DIRECTIVE:
The entries that follow include a run beginning at the line with "Below, an example" and ending at the line with "ancestral allele frequencies."; restate that run word for word and leave the rest out.

Extracted records

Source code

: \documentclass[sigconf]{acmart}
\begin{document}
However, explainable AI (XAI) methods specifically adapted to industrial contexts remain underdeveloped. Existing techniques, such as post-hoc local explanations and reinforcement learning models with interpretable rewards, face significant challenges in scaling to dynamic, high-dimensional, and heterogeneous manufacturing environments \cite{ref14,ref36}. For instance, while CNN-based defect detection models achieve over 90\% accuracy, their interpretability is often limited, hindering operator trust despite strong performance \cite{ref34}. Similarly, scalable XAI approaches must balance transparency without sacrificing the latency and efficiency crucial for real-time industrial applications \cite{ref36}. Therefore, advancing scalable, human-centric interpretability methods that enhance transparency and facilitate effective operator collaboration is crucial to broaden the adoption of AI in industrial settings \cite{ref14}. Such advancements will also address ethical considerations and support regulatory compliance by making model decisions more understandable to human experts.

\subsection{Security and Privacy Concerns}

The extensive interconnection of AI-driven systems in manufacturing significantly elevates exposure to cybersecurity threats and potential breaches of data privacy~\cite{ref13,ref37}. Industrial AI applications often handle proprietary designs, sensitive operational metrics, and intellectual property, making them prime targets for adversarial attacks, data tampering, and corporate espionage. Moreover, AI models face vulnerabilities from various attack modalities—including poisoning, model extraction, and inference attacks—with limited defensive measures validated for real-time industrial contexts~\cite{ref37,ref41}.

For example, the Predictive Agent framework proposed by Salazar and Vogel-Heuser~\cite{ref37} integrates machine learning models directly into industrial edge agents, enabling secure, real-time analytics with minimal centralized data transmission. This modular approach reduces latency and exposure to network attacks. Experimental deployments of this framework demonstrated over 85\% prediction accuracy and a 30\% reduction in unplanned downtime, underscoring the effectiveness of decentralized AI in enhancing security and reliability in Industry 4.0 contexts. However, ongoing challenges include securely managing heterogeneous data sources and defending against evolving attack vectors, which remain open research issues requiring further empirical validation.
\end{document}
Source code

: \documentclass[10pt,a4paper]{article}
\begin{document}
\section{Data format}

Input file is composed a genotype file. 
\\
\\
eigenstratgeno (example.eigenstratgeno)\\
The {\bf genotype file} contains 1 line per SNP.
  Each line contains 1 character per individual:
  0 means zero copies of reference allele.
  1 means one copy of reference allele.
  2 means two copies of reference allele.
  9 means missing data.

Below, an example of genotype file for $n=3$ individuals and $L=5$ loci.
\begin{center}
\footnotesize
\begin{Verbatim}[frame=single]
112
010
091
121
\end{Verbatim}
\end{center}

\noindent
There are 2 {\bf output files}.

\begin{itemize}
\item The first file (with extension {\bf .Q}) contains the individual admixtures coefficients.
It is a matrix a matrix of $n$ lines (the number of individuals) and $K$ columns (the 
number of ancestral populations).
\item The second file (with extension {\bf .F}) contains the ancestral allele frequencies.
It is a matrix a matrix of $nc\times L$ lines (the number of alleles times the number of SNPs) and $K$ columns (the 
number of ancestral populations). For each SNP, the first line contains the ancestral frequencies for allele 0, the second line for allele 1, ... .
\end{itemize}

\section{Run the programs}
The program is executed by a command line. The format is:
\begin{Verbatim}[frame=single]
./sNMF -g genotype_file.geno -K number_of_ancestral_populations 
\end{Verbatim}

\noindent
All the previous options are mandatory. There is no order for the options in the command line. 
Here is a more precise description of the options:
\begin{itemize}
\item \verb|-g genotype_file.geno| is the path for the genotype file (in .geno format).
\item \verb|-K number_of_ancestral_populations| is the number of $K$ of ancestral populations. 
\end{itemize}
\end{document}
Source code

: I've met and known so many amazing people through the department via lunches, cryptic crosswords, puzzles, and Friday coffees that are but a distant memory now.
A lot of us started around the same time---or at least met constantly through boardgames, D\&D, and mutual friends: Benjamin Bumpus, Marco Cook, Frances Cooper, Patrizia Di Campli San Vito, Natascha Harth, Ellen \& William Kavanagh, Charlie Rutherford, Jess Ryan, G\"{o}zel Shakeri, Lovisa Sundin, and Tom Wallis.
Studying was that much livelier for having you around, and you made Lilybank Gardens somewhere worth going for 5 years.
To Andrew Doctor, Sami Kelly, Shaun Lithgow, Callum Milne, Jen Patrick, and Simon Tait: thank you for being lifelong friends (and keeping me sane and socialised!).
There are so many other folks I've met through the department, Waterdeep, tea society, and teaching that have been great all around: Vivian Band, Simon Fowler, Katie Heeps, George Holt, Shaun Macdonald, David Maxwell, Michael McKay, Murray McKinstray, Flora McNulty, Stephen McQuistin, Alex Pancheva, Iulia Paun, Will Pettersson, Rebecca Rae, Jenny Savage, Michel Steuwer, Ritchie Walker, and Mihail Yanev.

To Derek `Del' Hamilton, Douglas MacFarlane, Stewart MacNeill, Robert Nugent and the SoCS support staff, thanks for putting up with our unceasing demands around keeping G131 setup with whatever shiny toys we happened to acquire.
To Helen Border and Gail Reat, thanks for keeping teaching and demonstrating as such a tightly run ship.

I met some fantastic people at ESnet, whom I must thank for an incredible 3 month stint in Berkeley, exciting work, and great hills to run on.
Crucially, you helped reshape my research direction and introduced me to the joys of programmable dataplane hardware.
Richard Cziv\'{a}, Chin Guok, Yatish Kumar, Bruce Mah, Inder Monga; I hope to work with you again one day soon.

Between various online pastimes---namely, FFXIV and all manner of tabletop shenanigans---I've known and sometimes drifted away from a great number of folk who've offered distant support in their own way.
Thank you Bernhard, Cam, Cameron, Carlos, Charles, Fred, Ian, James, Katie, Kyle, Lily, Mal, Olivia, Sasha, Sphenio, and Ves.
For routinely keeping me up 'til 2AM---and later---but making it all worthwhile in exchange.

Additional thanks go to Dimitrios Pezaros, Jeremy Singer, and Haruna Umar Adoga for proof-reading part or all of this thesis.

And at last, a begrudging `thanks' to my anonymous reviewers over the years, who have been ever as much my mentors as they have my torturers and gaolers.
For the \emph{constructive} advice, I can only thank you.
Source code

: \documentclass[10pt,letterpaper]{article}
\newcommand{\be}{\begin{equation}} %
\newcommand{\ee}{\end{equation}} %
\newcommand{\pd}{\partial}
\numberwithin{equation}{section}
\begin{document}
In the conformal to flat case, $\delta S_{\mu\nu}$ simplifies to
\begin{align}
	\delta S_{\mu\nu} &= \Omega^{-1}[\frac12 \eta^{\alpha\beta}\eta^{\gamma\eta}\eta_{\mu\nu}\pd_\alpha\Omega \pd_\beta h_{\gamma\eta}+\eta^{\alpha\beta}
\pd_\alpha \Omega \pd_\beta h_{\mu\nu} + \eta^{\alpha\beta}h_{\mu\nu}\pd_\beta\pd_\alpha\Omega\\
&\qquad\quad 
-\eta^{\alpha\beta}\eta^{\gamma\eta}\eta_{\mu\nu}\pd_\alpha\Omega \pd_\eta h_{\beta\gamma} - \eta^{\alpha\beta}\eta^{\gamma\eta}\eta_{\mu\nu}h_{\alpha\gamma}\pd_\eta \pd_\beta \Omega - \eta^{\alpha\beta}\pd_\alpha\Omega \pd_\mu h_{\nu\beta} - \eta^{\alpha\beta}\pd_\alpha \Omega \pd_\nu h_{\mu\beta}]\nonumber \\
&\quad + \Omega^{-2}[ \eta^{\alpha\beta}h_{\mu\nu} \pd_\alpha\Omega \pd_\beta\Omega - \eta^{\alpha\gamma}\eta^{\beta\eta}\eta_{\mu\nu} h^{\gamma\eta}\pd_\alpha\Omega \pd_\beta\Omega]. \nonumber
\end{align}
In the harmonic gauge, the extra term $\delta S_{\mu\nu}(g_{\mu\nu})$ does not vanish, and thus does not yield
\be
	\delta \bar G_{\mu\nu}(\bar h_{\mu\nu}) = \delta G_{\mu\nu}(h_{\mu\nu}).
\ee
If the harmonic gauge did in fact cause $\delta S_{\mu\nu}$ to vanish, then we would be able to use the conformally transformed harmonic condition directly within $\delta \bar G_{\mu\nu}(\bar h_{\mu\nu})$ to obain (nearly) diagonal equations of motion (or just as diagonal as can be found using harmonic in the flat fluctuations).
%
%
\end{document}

RESULT FOR THIS TASK:
Below, an example of genotype file for $n=3$ individuals and $L=5$ loci.
\begin{center}
\footnotesize
\begin{Verbatim}[frame=single]
112
010
091
121
\end{Verbatim}
\end{center}

\noindent
There are 2 {\bf output files}.

\begin{itemize}
\item The first file (with extension {\bf .Q}) contains the individual admixtures coefficients.
It is a matrix a matrix of $n$ lines (the number of individuals) and $K$ columns (the 
number of ancestral populations).
\item The second file (with extension {\bf .F}) contains the ancestral allele frequencies.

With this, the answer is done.